As I mentioned above, OneNote integrates neatly with Office. However, it doesn’t work directly with many third-party products. If you’re a WordPress user, you can install a plugin to publish notes to your blog, but that’s about it.
While OneNote has improved considerably over the last few years, I still think Evernote is the best – at least for me. If you use Microsoft products intensively, then OneNote’s tight integration offers definite advantages. Also, if money is in short supply, it gives you a lot of functionality and storage for free. Many of my students don’t want to pay an annual subscription, which is fair enough. Unless they’re going to benefit from particular Evernote features, there’s no reason for them to do so.
Free software makes me nervous, though, as there’s no incentive for the developers to maintain it. There’s no suggestion that Microsoft lacks commitment to OneNote, but Google is famous for dropping products on which users have come to rely (I’m still smarting at the loss of Google Reader).

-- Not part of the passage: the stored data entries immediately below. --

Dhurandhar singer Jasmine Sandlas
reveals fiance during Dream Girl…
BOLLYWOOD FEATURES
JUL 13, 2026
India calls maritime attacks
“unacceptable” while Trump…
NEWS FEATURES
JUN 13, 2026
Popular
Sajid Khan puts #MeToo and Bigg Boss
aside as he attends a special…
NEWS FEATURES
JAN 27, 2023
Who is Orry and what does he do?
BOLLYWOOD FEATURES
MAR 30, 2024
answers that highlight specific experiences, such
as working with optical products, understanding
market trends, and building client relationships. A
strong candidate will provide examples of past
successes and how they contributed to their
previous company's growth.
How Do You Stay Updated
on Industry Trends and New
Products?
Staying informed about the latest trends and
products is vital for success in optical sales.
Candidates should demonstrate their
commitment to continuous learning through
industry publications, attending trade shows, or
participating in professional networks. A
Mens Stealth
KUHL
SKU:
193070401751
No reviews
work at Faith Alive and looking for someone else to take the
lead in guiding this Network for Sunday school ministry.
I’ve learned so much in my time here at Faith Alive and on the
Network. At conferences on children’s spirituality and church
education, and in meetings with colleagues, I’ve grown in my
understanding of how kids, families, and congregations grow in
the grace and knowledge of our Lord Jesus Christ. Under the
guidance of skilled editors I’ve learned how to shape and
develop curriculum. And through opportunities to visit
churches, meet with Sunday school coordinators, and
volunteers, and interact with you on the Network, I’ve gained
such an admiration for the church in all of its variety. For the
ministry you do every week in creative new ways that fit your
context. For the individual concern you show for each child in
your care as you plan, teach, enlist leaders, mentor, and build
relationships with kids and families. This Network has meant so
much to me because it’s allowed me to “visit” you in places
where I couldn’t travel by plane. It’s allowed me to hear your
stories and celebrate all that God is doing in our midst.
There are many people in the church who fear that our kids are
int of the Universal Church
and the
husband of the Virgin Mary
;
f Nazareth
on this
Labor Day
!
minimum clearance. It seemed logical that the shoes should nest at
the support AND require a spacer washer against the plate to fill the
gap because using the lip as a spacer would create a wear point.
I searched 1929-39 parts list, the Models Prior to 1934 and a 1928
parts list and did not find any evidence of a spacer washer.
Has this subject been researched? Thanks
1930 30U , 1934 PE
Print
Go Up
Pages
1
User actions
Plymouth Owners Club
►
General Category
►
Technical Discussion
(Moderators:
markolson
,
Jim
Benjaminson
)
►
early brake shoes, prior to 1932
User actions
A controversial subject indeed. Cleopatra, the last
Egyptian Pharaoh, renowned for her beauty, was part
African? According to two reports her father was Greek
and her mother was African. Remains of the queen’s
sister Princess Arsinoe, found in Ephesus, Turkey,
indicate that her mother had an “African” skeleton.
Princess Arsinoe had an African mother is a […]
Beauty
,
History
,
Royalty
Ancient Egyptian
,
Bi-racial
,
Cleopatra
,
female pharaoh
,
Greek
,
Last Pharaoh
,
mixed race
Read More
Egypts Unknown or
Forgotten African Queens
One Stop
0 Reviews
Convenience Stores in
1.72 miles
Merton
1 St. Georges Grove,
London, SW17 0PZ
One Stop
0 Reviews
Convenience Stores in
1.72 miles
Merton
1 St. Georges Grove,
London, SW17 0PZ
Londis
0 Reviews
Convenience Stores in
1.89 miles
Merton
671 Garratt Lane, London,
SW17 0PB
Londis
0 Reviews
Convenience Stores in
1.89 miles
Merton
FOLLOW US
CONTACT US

If Microsoft improves OneNote’s web clipping and tagging features, then Evernote Corp should be nervous. In the meantime, I reckon they’re still in the ascendant.
Moving between Evernote and OneNote
What if you’re already using one of them and want to switch? Well, you can very easily import your OneNote content into Evernote by simply clicking File > Import > Microsoft OneNote. It’s a bit trickier to go from Evernote to OneNote. If you’re a Windows user, you can use a free tool called Evernote2Onenote that will do the trick. Otherwise, you need to select all the notes you want to export from Evernote, click File > Print, then select Send to OneNote. You can then choose the destination notebook in OneNote. If, like me, you have thousands of notes, dozens of notes, and hundreds of tags, it would take a long time to recreate everything. That’s really not a task I’d relish.
Alternatively, there are some recipes on IFTTT that promise to sync Evernote and OneNote.
Anyway, do let me know if you have strong feelings either way. I’d be particularly interested to hear from ardent OneNote fans.